The following article was first published in the November 2025 issue of the CWEA Griffin. A link to the digital version of the quarterly can be found here.
Jason Evans has been cutting hair in his salon at 4902 McPherson, next to Left Bank Books, for 51 years. Jason Evans Hair is the oldest business in the CWE, though the proprietor looks nowhere close to his 71 years on the planet. His favorite mode of transport, a hoverboard he frequently rides from midtown to the riverfront, belies his age as well.
Evans, who grew up in Ferguson, is a high school drop out. He had planned to go into medicine, inspired by his grandfather, who was a surgeon and chief of staff at St. Luke’s Hospital, and his grandmother, who was head of nursing. When he was 14, he started volunteering at Christian Northwest Hospital. “I loved being a candy striper, working primarily in radiology, filling x-ray canisters, etc. I assumed they’d give me the job when I was 15, but that didn’t happen.” Meanwhile, there were 1,600 in his high school class, and the education, he said, “wasn’t great, so I left in junior year.”
His mother said that if he wasn’t going to finish high school, he’d have to learn a trade. He reluctantly enrolled in Jack LaPlante Beauty School with his best friend. “I had no interest, but my mom told me to just get the piece of paper and that would allow me to work anywhere in the world. I was terribly shy, and beauty school forced me to really deal with people, which turned out to be a good thing.”
Evans had a sixth sense about how changes in lifestyle in the early 70s would affect the beauty business. When he was learning the trade he was taught to cut hair with a razor, which made it easier to wrap hair around curlers. But women were going to work outside the home and looking for ‘wash and wear’ hair. Evans knew that cutting hair with scissors would lead to a different outcome for the long, heavy hair that was popular then. Fresh out of beauty school he went to work at Trimmers in River Roads where they were training stylists to cut hair this way.

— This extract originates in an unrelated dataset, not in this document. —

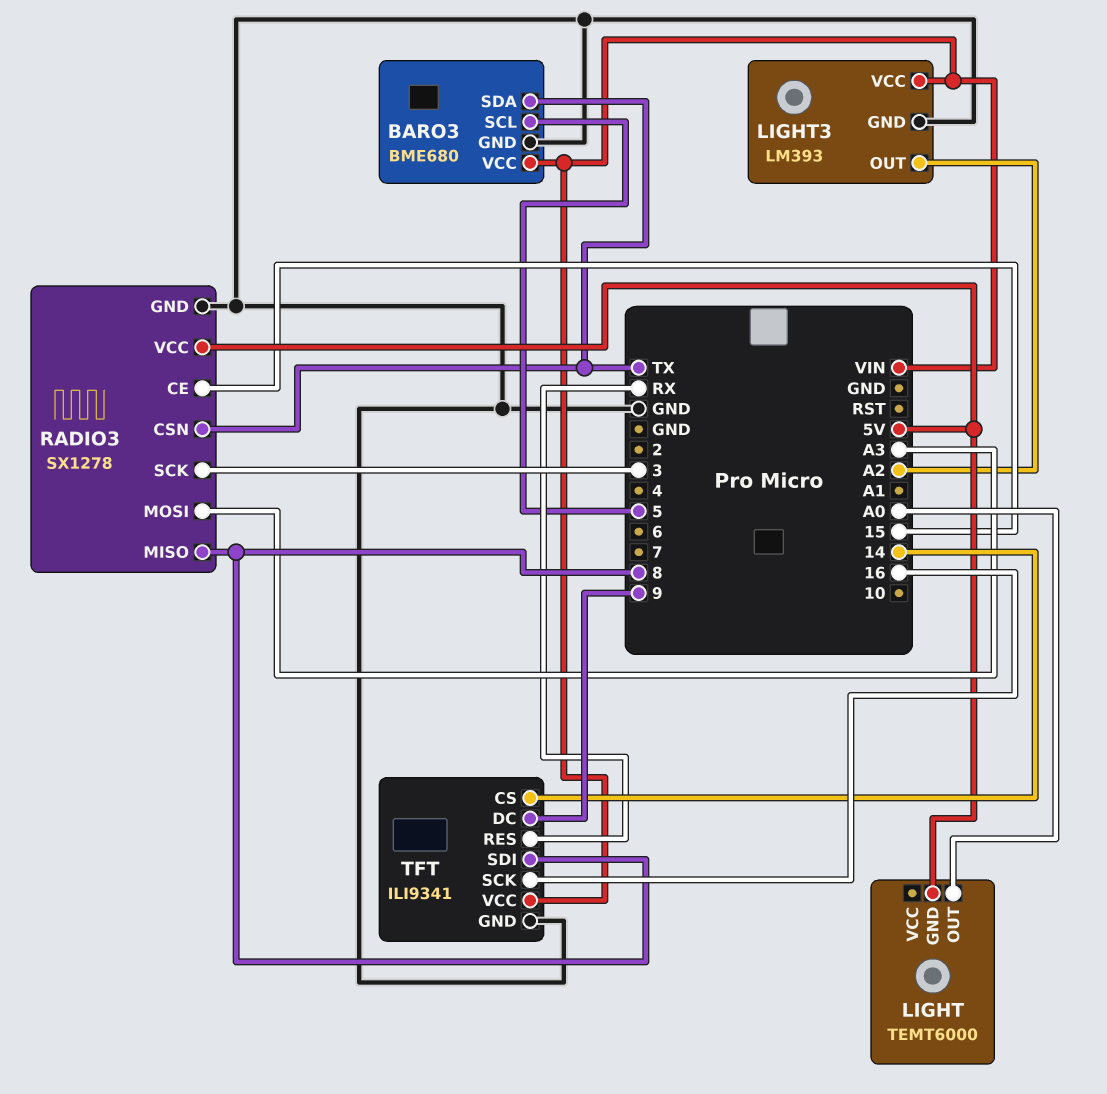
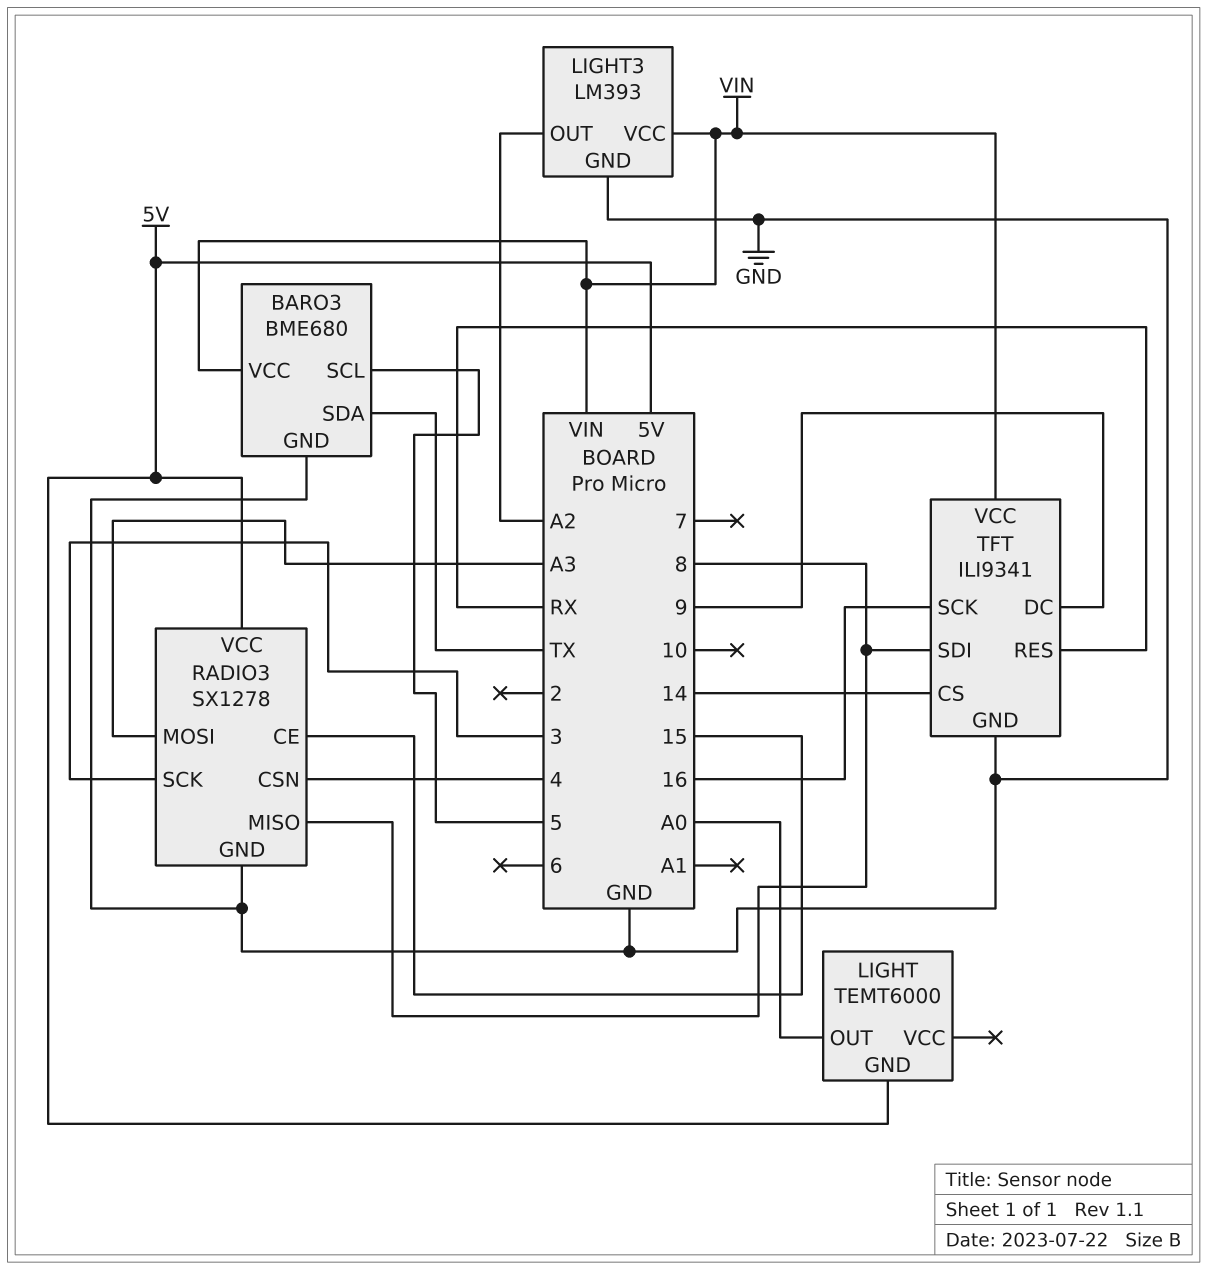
RADIO3 pin CSN: TX -> 4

“I learned how to do a ‘Farah Fawcett’ layered cut, which meant clients no longer needed to sit under dryers or get perms.” He and another stylist at Trimmers, who did the same 15-minute haircut and blow dry, soon found that all the women sitting under dryers for hours eventually wound up in their chairs.
At age 19, Evans opened his first business, Corner Cuts, in his current location, where his mother operated a consignment shop, Etc. Etc. Etc. She had become tired of just sitting there, and offered the space to him. “I charged $5 a cut and was seeing 14 clients a day.”
Three years later, Evans loaned the space to his cousin, hairstylist Chris O’Neal, and headed to Chicago to train at Vidal Sassoon. “We learned 6 different haircuts and 2 variations of each. It was all geometric, very rigorous training, like learning classical piano, you can play whatever you want. With that Vidal Sassoon foundation, you can cut anything.”
In the early 80s, he transferred to Vidal Sassoon in Beverly Hills, where his training really took off. “I was working under Christopher Brooker, lead artistic director and second in command to Vidal Sassoon.” But Evans wasn’t happy in Beverly Hills. “I was working 5 days a week, 12-hour days, shampooing and holding hair like a human clippy. And I was still an assistant making $90 a week.”
Serendipitously, his cousin announced that she was opening her own salon at Euclid and West Pine. So Evans returned home knowing there was a group of women who would go to Chicago or New York for a ‘precision cut,’ which they couldn’t get locally. “I rebranded my business to Jason Evans Hair, word got out, and suddenly I was besieged, charging $25 to $30 a cut.”
“That success led me to psychoanalysis—4 times a week on the couch for 13 years. It was an incredible education that totally helped me deal with clients and not feel like I had to fix their stuff. I was raised to be a caregiver, so it was no accident I was standing behind this chair fixing people.”
Even in semi-retirement, working 3 days a week, Evans’ customer base has grown, mostly through word of mouth, though grandchildren of long-time customers are also stopping in. “I love the intergenerational mix of people coming through the door. It’s been an unbelievable privilege to cut the hair of doctors, lawyers, dentists, students, and celebrities. The truth is, all of my clients are way more interesting than any star.”

With reduced time in his salon, he has more time to work on the firehouse he purchased in Midtown 20 years ago, and create art in his first floor studio. Evans took anatomy classes at WashU and taught himself to draw and paint.
He loves photography and has exhibited his work at Third Degree Glass Factory. He has also taken pottery classes at Craft Alliance and drops in there once in a while to use the pottery wheel.
Not surprisingly, given his nature, Evans still finds time to help others. He’s been helping a young man who was living in a local park get back on his feet, perhaps his proudest accomplishment.
Evan’s has had 5 landlords over the years, starting with antiques dealer Ed Henderson. Evans says his current landlord Pete Rothschild, a client and friend, “has been the best.” Locally-owned and operated storefront businesses have historically helped to define the character of the CWE. Jason Evans’ 51 years on McPherson are a stellar example.